ASSIGNMENT:
From the line with "Jaki jest najmniejszy, najłatwiejszy" through the line with "Po prostu – zrób go.", inclusive, return each line of the data below exactly and leave the rest out.

MATERIAL TO PROCESS:
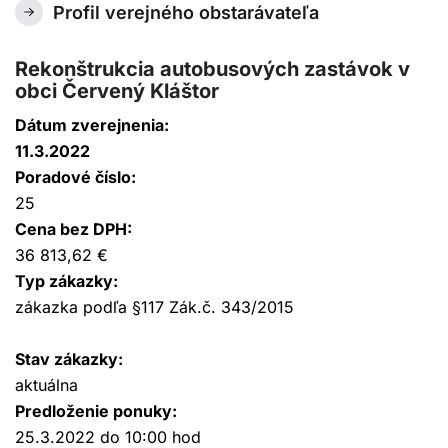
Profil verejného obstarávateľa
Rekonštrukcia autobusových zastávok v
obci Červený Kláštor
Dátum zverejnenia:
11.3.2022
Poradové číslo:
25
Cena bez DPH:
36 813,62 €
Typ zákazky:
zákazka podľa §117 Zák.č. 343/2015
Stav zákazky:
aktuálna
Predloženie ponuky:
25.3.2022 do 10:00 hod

* * *

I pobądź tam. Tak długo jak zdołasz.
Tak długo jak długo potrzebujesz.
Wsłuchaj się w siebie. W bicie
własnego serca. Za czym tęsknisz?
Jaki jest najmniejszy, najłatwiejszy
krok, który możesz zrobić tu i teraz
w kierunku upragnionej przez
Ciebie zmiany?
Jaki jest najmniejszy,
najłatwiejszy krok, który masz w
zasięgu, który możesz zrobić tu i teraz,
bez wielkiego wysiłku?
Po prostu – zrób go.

--

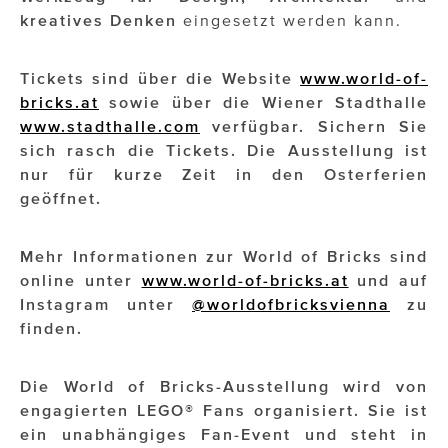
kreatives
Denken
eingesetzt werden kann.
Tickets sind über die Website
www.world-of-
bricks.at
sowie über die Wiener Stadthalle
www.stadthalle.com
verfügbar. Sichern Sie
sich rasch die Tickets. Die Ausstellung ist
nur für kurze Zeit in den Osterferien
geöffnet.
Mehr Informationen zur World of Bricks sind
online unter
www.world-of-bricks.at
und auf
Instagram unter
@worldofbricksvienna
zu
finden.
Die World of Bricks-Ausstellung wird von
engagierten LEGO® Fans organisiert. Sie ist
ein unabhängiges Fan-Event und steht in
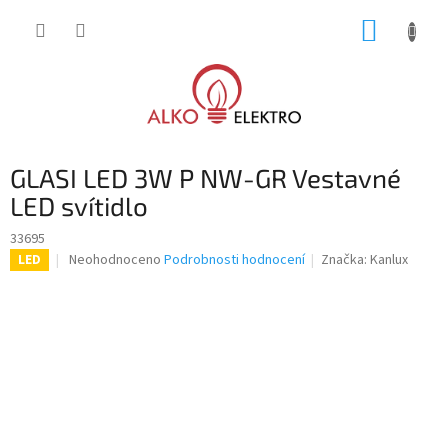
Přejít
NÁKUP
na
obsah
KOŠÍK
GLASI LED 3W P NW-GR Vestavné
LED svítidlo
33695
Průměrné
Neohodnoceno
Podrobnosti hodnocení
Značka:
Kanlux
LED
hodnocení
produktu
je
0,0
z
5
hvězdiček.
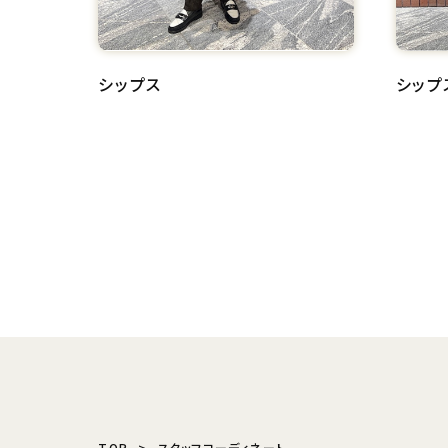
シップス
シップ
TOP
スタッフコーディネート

SOLUTION TO THIS PROBLEM:
Jaki jest najmniejszy, najłatwiejszy
krok, który możesz zrobić tu i teraz
w kierunku upragnionej przez
Ciebie zmiany?
Jaki jest najmniejszy,
najłatwiejszy krok, który masz w
zasięgu, który możesz zrobić tu i teraz,
bez wielkiego wysiłku?
Po prostu – zrób go.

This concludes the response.